Anxiety about a possible global recession has people with savings checking with their fund managers and wealth consultants. Will the money they set aside for retirement be eroded by inflation or some other nameless tech disaster no one foresees and cannot explain. I sometimes think that my financial cushion is only a number in some computer that could evaporate overnight. It has happened, like the 2008 mortgage crisis when everyone with a portfolio was assessing the percentage lost to the bursting bubble of paper wealth.  It was a time of sober reflection on assumptions about the system, our government and the talking heads on TV.

The wealthy landowner in Jesus’ parable in today’s Gospel congratulated himself on harvests that filled his barns, giving him a sense of security for years to come. But he will die that very night, and God calls him a fool for building up material wealth without attending to the riches that really matter before God.

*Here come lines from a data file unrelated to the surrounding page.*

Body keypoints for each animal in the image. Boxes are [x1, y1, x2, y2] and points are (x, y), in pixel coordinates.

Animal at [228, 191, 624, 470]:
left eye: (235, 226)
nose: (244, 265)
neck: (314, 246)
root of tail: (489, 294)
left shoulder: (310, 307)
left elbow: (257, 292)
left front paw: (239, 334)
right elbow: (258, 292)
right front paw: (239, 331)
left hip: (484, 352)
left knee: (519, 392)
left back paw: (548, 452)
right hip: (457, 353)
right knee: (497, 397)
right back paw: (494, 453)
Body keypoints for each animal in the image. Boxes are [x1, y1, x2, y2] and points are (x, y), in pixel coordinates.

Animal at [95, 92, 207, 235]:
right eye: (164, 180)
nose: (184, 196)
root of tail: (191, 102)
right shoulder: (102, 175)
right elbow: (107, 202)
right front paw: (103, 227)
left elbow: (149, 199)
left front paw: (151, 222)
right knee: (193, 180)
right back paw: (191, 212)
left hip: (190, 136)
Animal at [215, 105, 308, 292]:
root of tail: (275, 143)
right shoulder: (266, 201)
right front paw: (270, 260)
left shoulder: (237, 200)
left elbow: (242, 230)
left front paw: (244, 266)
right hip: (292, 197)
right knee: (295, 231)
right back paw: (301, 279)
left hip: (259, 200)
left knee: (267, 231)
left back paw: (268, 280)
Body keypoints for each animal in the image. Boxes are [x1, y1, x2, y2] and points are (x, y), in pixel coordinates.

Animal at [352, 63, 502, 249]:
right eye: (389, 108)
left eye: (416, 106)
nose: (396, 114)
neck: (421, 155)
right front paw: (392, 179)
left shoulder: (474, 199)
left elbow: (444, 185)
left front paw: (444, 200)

Money is necessary for our survival, but what Jesus is addressing is preoccupation with earning and managing wealth as the consuming passion of our lives. Not only does this create the illusion of success and security, but it also keeps us from valuing other forms of personal investment in relationships and service that in the end prove to be the real source of well-being.

Greed, also known as avarice, is a capital sin because he gets to the root of our being and takes over our conscious perceptions.  We see it everywhere, judge this or that valuable only if it converts to cash or can lead to monetary gain. We calculate our lives, our friendships, define success, envy wealthy people, lie awake worrying about interest rates and the markets, whether to invest or divest, how to turn a profit in any siltation. 

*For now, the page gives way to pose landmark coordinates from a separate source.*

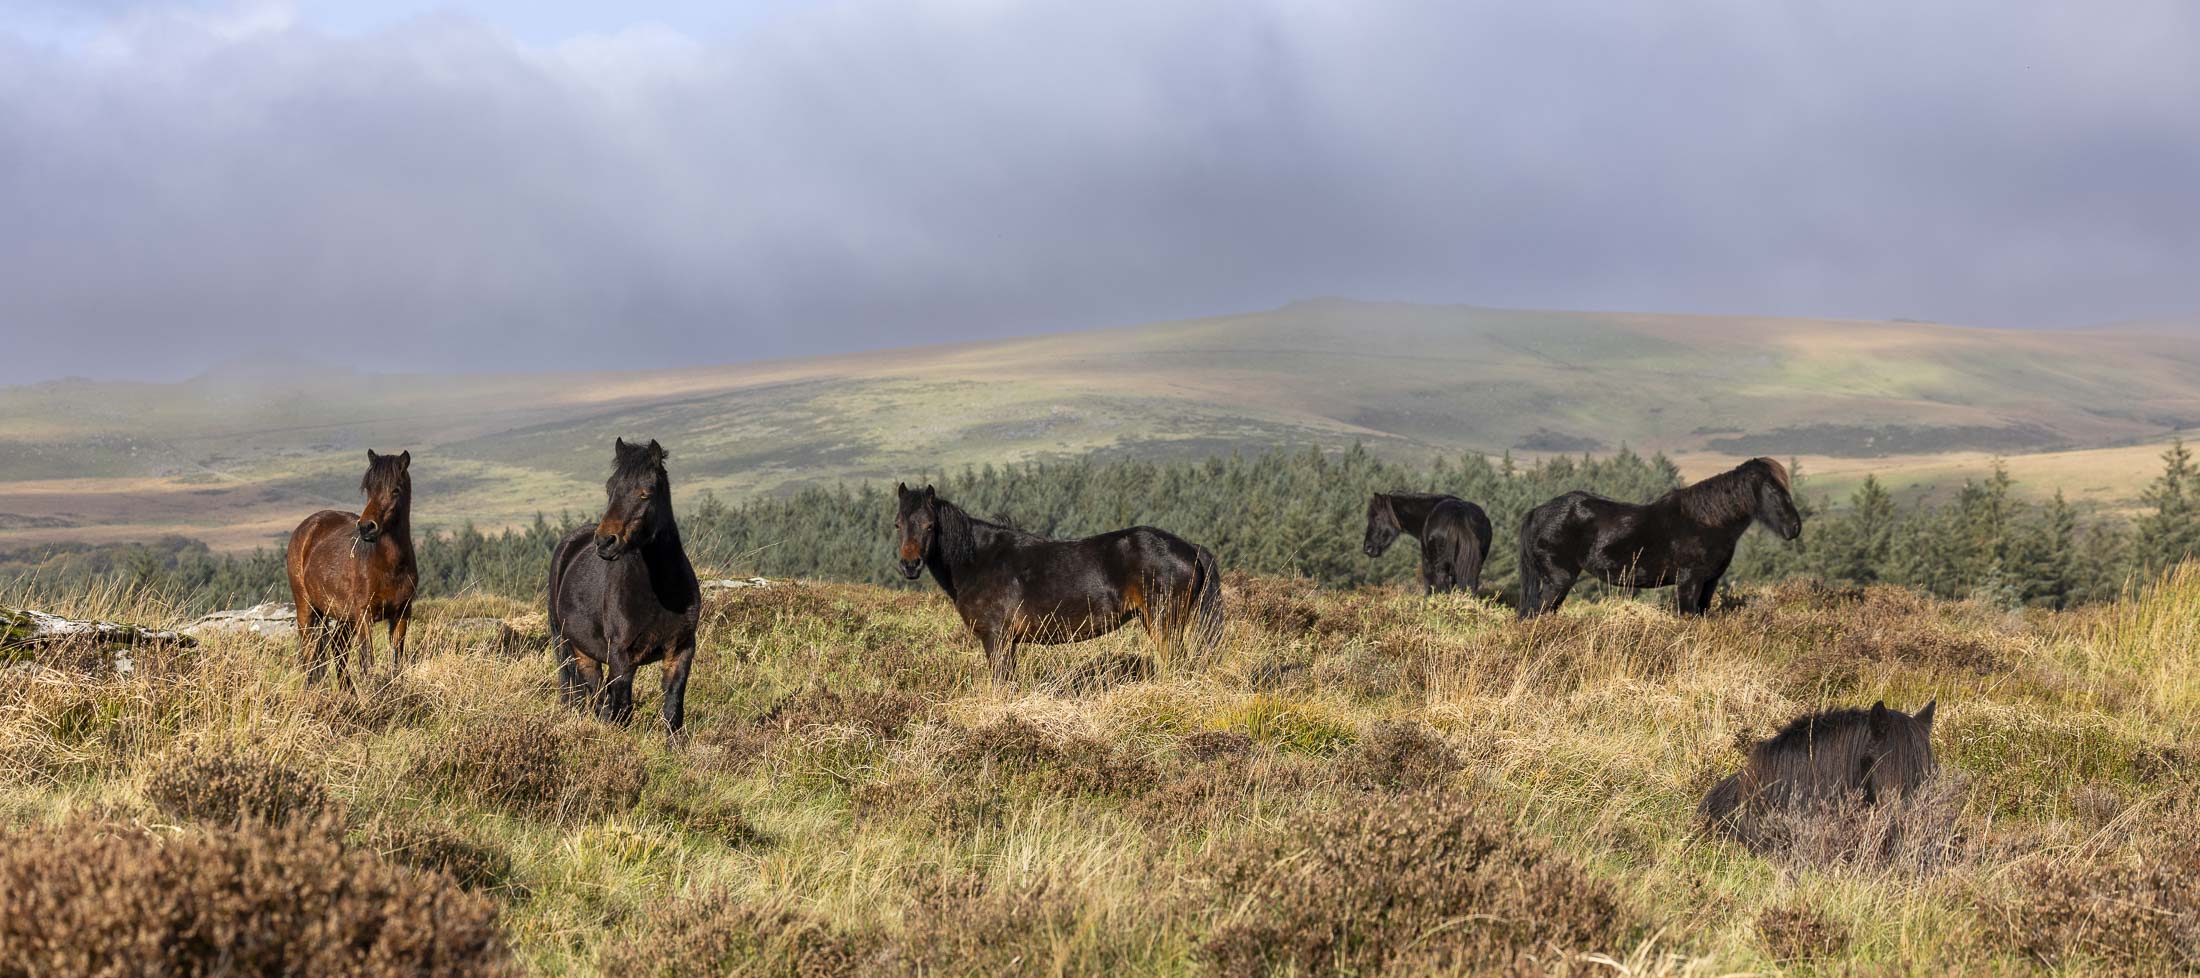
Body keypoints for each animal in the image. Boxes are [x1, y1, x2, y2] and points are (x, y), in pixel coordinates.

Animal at [285, 450, 418, 689]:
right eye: (369, 488)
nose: (366, 527)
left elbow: (396, 661)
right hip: (306, 608)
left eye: (396, 490)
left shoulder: (402, 613)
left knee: (337, 647)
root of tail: (307, 527)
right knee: (309, 654)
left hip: (343, 616)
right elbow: (367, 661)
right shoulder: (364, 615)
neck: (387, 565)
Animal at [549, 439, 700, 738]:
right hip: (571, 648)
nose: (605, 542)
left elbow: (673, 711)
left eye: (646, 493)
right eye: (610, 488)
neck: (661, 592)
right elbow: (620, 711)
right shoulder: (620, 657)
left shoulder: (682, 650)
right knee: (589, 698)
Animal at [894, 483, 1222, 683]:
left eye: (930, 525)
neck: (979, 560)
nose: (910, 565)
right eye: (898, 524)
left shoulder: (996, 638)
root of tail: (1192, 549)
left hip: (1164, 621)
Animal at [1516, 456, 1800, 618]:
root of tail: (1536, 512)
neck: (1705, 522)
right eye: (1772, 489)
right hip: (1558, 581)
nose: (1794, 528)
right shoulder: (1689, 581)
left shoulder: (1709, 583)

For Jesus, the antidote to greed was trust in God and a day-by-day focus on true wealth measured in the heart, building trust with friends, maintaining a realistic view of how little happiness money can buy but how investing love everywhere will always bring a harvest of goodwill and reliable friendship.  Jesus lived this way, traveled light, gave himself away and came in on empty.  Not a bad way to pass through this world rich in every way that really counts.